Exercise prompt - Locate each line in the items below that contains the word "True", and copy those lines out.

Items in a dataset

=======

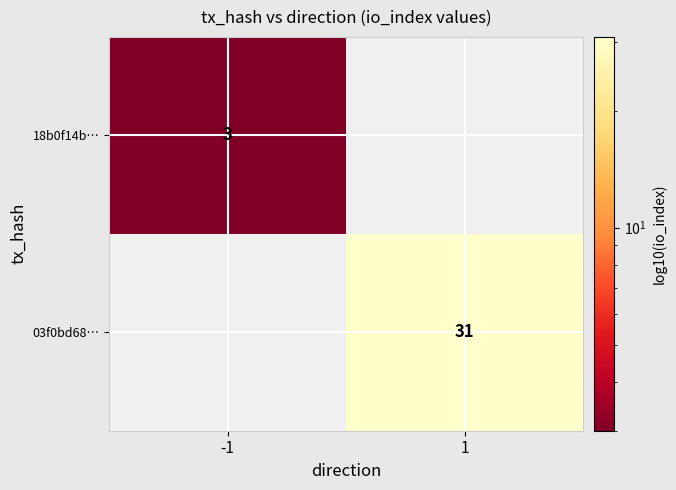

True or false: 18b0f14b… has a value of 1 at -1.

False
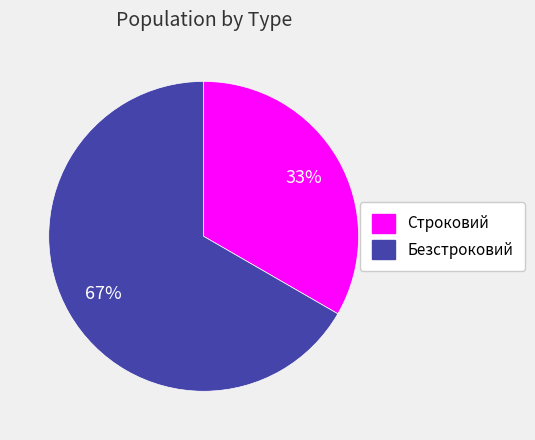

The Строковий slice represents 42% of the pie. True or false?

False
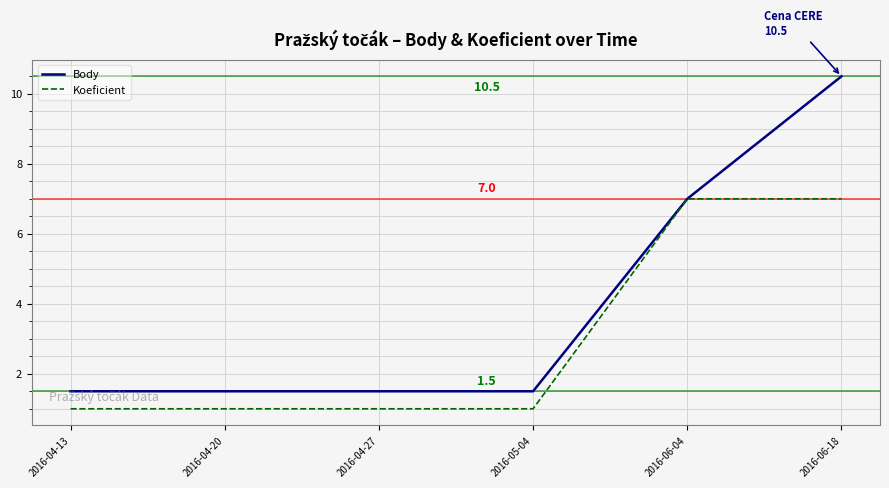

Rank the series by their average value, from highest to lowest.

Body, Koeficient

=======

Response to this task -
True or false: 18b0f14b… has a value of 1 at -1.
The Строковий slice represents 42% of the pie. True or false?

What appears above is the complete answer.